Start of Record excerpts

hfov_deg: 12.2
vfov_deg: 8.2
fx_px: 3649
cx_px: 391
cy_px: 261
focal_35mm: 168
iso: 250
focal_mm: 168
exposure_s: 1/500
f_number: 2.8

End of Record excerpts
Start of Record excerpts

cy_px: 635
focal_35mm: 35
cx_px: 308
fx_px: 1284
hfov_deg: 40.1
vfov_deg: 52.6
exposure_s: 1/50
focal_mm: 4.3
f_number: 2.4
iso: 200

End of Record excerpts
Start of Record excerpts

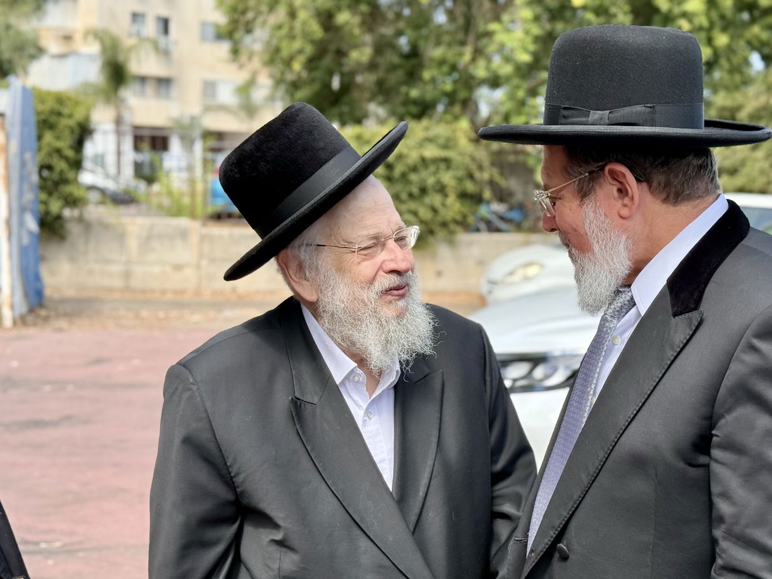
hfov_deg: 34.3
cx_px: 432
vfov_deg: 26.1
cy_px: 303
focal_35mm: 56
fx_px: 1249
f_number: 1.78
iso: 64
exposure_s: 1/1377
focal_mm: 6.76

End of Record excerpts

Look above for the line with "hfov_deg: 12.2"; retype exactly that line, every line after it up to the line with "f_number: 2.8", and that line too, nothing else.

• **Result of the task**
hfov_deg: 12.2
vfov_deg: 8.2
fx_px: 3649
cx_px: 391
cy_px: 261
focal_35mm: 168
iso: 250
focal_mm: 168
exposure_s: 1/500
f_number: 2.8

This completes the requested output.